Carlisle romped 26-6, outgaining Penn 402 yards to 76. Two weeks later, the Indians again used the pass to defeat Harvard, a team they’d never beaten, 23-15. Carlisle lost one game that year, to Princeton 16-0 on the road. The game had changed forever. In the ensuing decades, a Notre Dame victory over Army in 1913 somehow earned the reputation as the game that pioneered the use of the forward pass and changed football. Irish quarterback Gus Dorais completed 14 of 17 passes for 243 yards, some to an end named Knute Rockne, in a shocking 35-13 victory. By then, the rules had been changed to eliminate the penalties for incompletions and throwing the ball over the center of the line.

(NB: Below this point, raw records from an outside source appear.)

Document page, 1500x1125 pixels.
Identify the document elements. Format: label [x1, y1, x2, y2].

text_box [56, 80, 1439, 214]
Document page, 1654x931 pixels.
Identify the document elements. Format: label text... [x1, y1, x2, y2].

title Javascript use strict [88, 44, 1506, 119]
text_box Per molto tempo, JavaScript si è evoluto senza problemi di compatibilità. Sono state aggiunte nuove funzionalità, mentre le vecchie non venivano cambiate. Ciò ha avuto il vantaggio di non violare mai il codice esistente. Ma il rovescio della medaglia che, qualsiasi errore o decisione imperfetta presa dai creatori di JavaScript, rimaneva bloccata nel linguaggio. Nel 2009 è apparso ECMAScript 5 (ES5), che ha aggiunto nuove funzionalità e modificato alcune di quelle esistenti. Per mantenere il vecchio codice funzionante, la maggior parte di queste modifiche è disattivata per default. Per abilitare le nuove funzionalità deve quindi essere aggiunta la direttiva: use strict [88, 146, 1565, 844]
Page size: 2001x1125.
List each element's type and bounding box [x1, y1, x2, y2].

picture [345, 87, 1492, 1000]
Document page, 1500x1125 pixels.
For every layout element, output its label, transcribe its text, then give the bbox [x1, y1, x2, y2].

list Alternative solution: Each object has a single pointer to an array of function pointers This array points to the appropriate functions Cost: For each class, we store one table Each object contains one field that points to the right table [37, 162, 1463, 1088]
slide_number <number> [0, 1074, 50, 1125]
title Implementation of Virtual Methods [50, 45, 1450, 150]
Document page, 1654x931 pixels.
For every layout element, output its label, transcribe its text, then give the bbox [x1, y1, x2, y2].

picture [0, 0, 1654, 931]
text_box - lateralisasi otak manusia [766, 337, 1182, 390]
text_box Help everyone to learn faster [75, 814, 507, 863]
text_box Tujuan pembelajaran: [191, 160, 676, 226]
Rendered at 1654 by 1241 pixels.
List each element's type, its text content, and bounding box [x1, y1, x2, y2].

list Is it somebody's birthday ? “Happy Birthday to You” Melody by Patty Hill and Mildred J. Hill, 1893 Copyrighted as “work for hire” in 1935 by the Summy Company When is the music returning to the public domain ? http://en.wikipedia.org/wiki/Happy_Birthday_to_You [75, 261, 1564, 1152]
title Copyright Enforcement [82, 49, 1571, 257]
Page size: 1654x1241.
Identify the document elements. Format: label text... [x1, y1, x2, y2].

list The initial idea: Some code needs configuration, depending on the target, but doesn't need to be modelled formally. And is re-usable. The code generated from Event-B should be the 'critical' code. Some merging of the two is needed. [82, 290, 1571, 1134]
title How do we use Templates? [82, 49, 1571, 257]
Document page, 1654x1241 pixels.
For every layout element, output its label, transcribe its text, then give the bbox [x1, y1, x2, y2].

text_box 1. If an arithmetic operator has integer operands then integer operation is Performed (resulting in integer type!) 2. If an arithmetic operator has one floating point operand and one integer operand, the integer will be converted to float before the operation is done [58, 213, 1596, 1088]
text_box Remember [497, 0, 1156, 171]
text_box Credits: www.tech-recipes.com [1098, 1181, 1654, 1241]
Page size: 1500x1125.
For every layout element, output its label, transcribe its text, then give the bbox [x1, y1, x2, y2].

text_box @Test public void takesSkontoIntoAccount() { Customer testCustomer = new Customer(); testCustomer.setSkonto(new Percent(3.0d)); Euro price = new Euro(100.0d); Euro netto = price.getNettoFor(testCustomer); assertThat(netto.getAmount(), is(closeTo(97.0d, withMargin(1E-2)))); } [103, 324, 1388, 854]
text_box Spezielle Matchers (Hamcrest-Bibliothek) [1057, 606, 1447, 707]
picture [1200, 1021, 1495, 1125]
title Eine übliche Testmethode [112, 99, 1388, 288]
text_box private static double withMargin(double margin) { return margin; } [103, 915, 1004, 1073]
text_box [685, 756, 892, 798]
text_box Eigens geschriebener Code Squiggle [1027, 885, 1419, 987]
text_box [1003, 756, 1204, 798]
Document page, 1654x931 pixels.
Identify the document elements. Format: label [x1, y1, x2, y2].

But Jenkins says the idea that Notre Dame created the modern passing game “is an absolute myth.” Newspaper story after newspaper story from the 1907 season details the Carlisle passing game. Even Rockne, she adds, attempted to correct the record later in life.
“Carlisle wasn’t just throwing one or two passes a game. They were throwing it half their offense,” she adds. “Notre Dame gets credit for popularizing the forward pass, but Pop Warner is the man who really created the passing game as we know it.”
Thorpe, who became an Olympic hero and one of the most celebrated athletes of the century, went on to play for Carlisle through the 1912 season, when Army Cadet Dwight Eisenhower was injured trying to tackle him during a 27-6 Indians victory. After the 1914 season, Warner left Carlisle for Pittsburgh, where he won 33 consecutive games. He went on to Stanford and Temple, finishing his coaching career in 1938 with 319 wins.
In 1918, the U.S. Army reoccupied the barracks at Carlisle as a hospital to treat soldiers wounded in World War I, closing the school. Carlisle ended its short stretch in the football limelight with a 167-88-13 record and a .647 winning percentage, the best for any defunct football program.
“They were the most innovative team that ever lived,” Jenkins says. “Most of Warner’s innovations he got credit for later were created in 1906 and 1907 at Carlisle. He was never so inventive again.”